IR Models, Indexing: Chapters 1 & 6.
article on the history of search engines
Boolean and vector-space retrieval models; ranked retrieval; text-similarity metrics; TF-IDF (term frequency/inverse document frequency) weighting; cosine similarity.
Basic Tokenizing, Indexing, and Implementation of Vector-Space Retrieval: Chapters 2, 4, 5, 6.
Simple tokenizing, stop-word removal, and stemming; inverted indices; efficient processing with sparse vectors;
Experimental Evaluation of IR: Chapter 8.

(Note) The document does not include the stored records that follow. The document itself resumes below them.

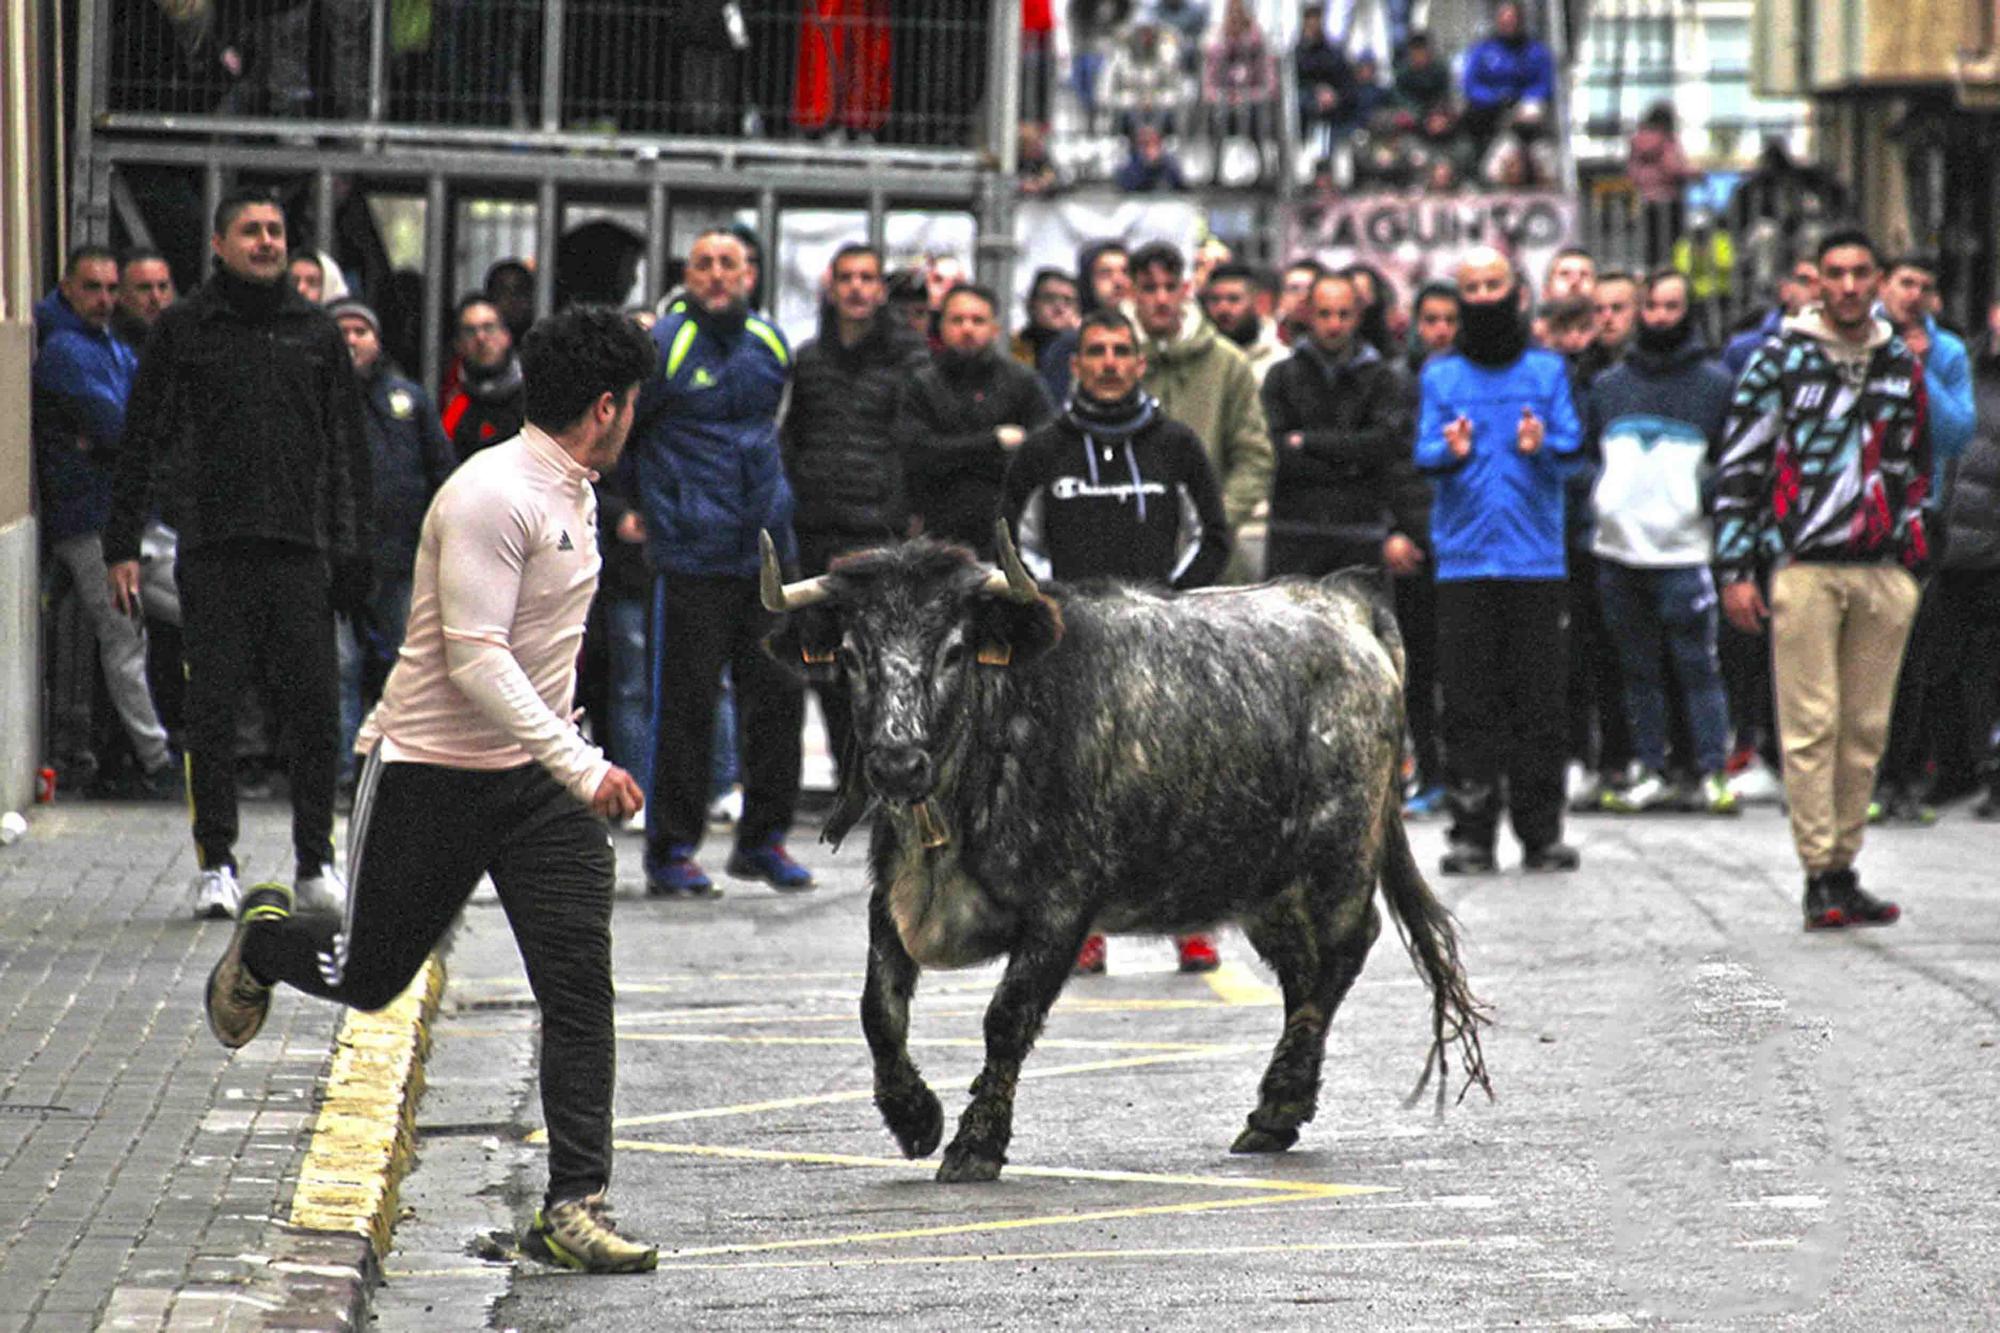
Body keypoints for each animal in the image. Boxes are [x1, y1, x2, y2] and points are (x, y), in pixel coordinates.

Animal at [760, 524, 1488, 1176]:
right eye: (852, 654)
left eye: (954, 650)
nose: (897, 763)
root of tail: (1342, 600)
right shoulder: (892, 899)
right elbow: (877, 1009)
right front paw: (914, 1117)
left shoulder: (1061, 906)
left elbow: (1007, 1017)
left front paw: (976, 1143)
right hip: (1263, 882)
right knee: (1301, 971)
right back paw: (1275, 1110)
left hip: (1337, 859)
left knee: (1341, 953)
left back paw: (1279, 1104)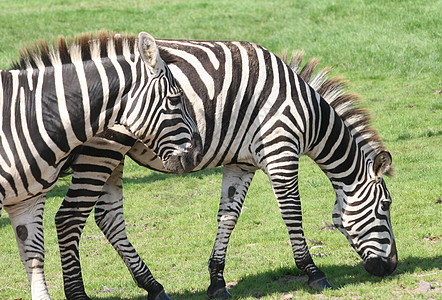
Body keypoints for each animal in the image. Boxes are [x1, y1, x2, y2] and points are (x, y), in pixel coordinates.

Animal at [55, 38, 398, 298]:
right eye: (386, 205)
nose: (392, 267)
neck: (308, 115)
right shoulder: (281, 149)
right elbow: (292, 211)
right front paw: (313, 272)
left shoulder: (241, 163)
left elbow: (228, 217)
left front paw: (217, 281)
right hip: (102, 150)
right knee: (70, 218)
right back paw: (81, 292)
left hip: (113, 156)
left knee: (108, 217)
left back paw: (153, 286)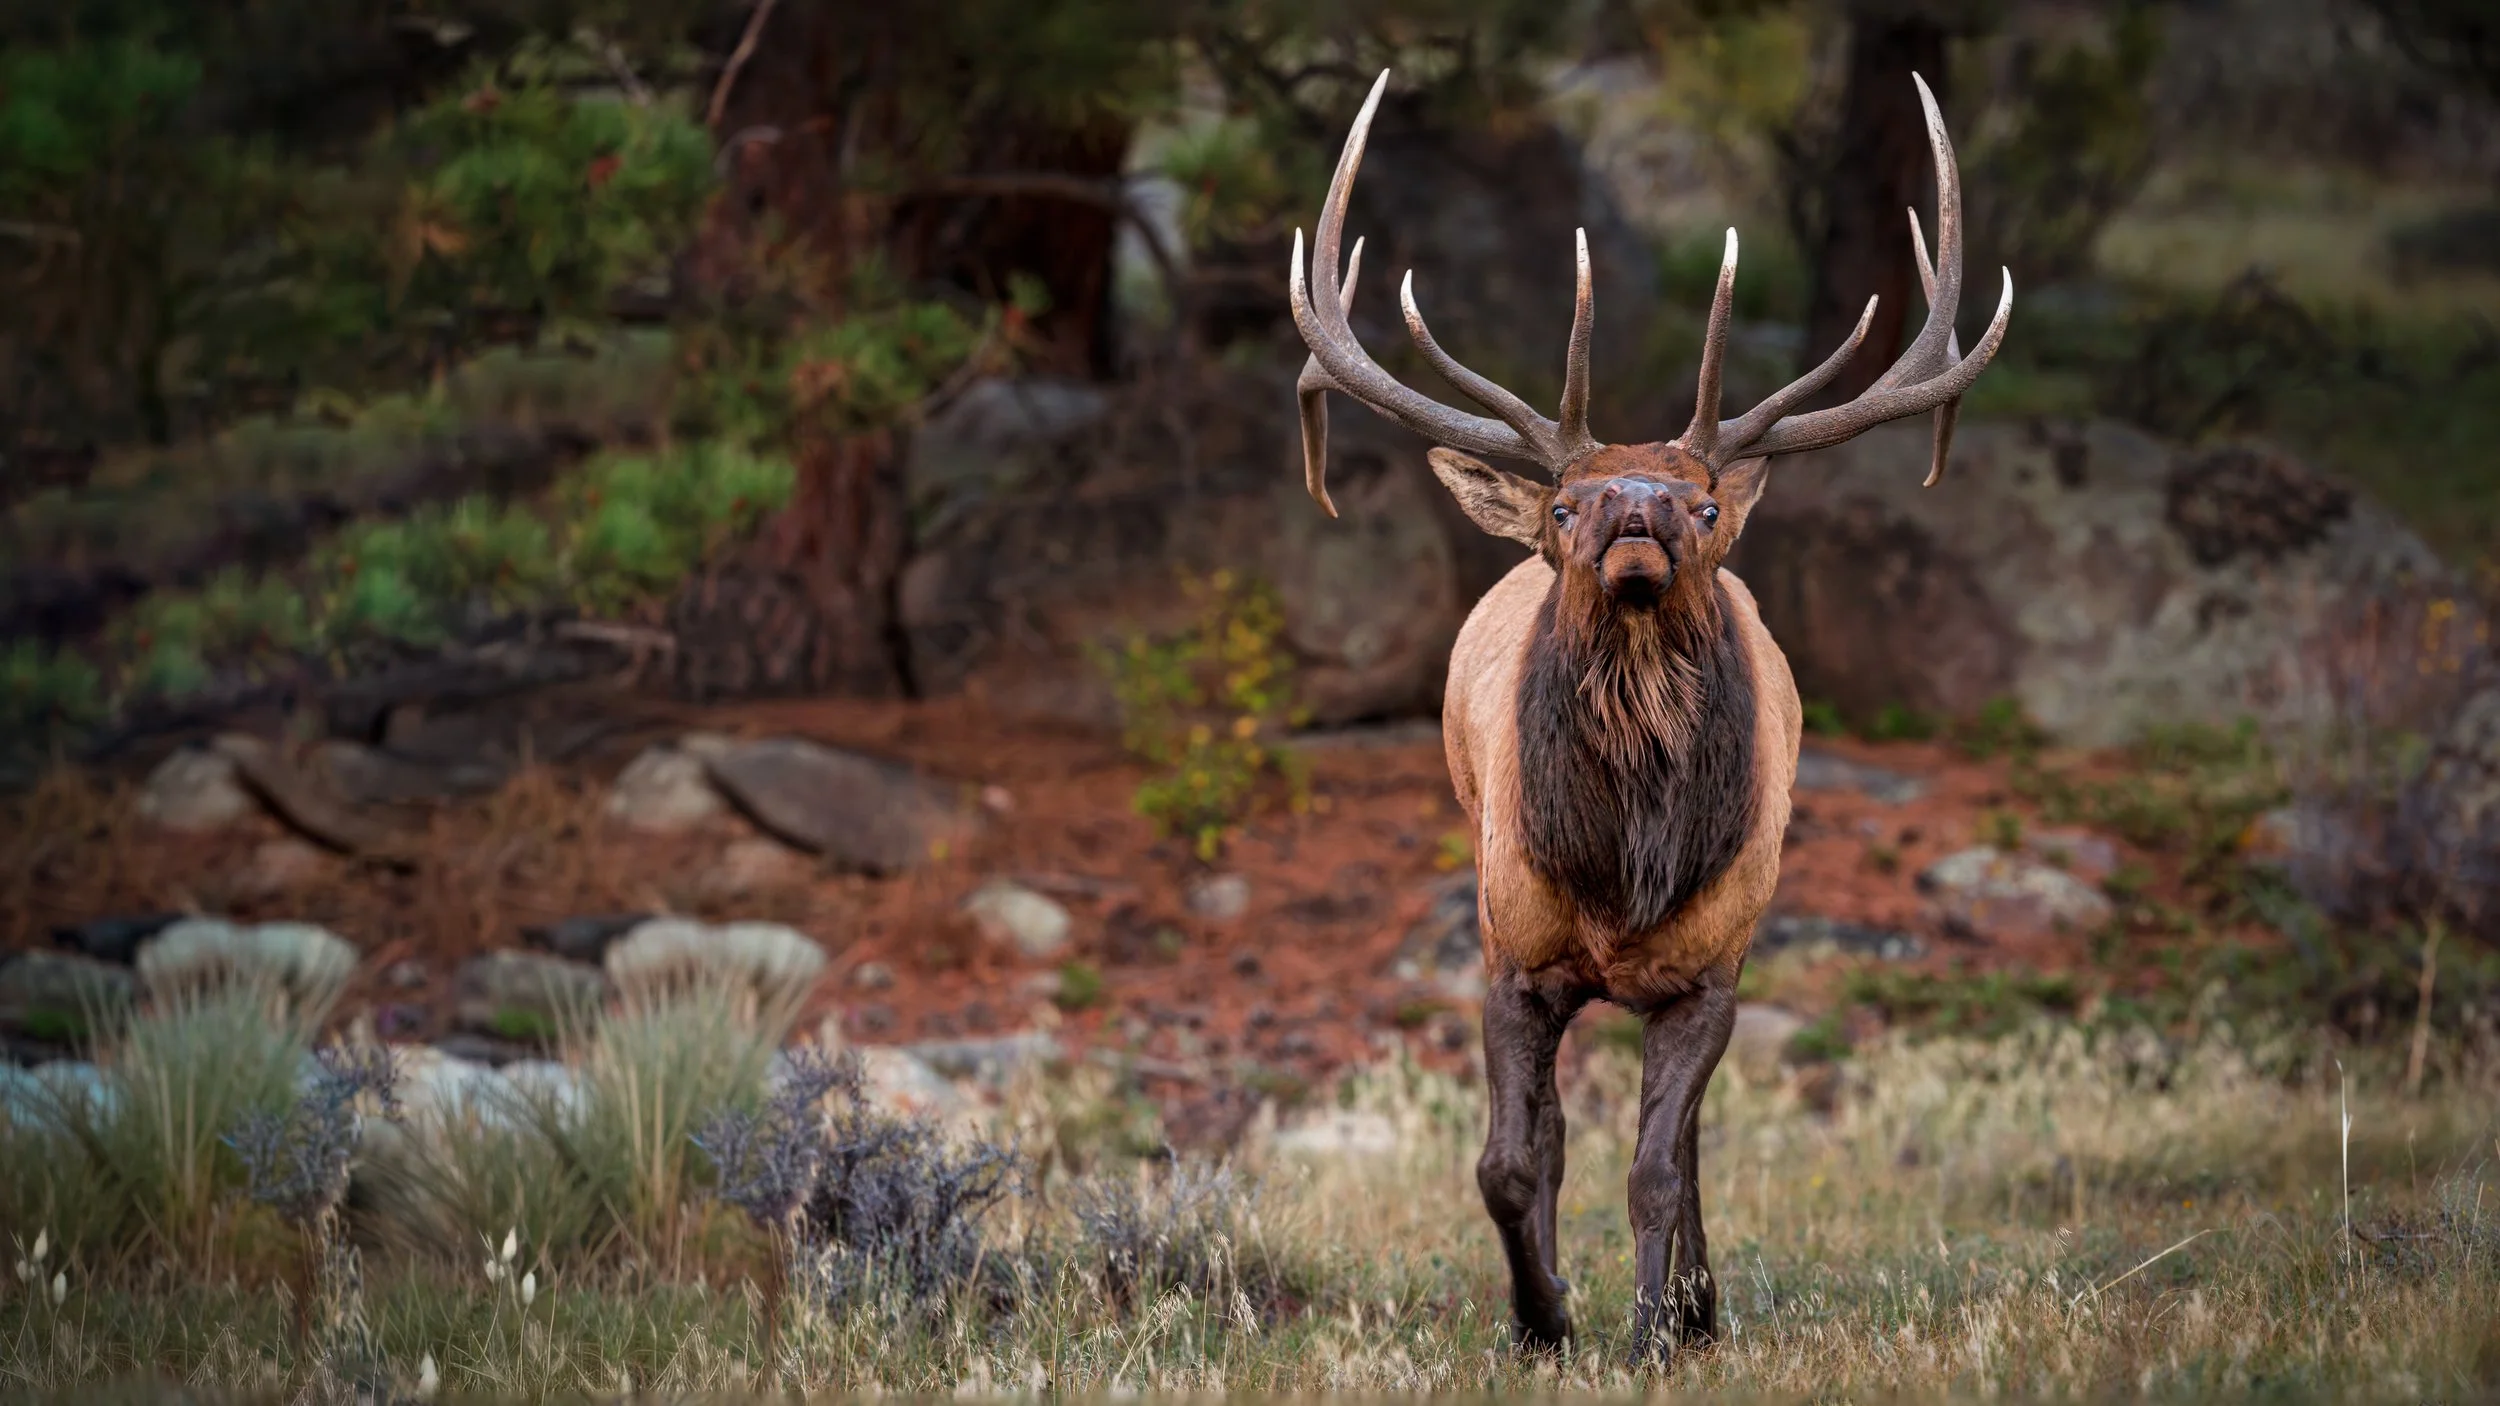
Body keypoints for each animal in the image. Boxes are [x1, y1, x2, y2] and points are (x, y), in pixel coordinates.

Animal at [1287, 70, 2010, 1364]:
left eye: (1706, 501)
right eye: (1563, 503)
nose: (1637, 508)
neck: (1624, 870)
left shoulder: (1709, 967)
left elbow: (1659, 1169)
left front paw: (1651, 1329)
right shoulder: (1511, 950)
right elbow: (1512, 1160)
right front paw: (1541, 1317)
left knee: (1679, 1145)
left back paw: (1699, 1302)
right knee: (1563, 1138)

Performance metrics: recall, precision, and F-measure; Evaluations on benchmark text collections.
Query Operations and Languages: Chapters 9 and 3.
Relevance feedback; Query expansion; Query languages.
Text Representation: Section 5.1 and Chapter 10.
Word statistics; Zipf's law; Porter stemmer; morphology; index term selection; using thesauri. Metadata and markup languages.
Text Clustering: Chapters 16 & 17.
Clustering algorithms: agglomerative clustering; k-means; expectation maximization (EM). Applications to web search and information organization.
Web Search: Chapters 19, 20, & 21.
Search engines; spidering; metacrawlers; directed spidering; link analysis (e.g. hubs and authorities, Google PageRank).
Text Categorization: Chapters 13 & 14.
Categorization algorithms: Rocchio, nearest neighbor, and naive Bayes. Applications to information filtering and organization.
Synonomy and Polysemy. Read Corpus-based statisrical sense resolution. I will also use the considerably longer paper Disambiguating Highly ambiguous words
Information Extraction and Integration:
Extracting data from text; semantic web; collecting and integrating specialized information on the web.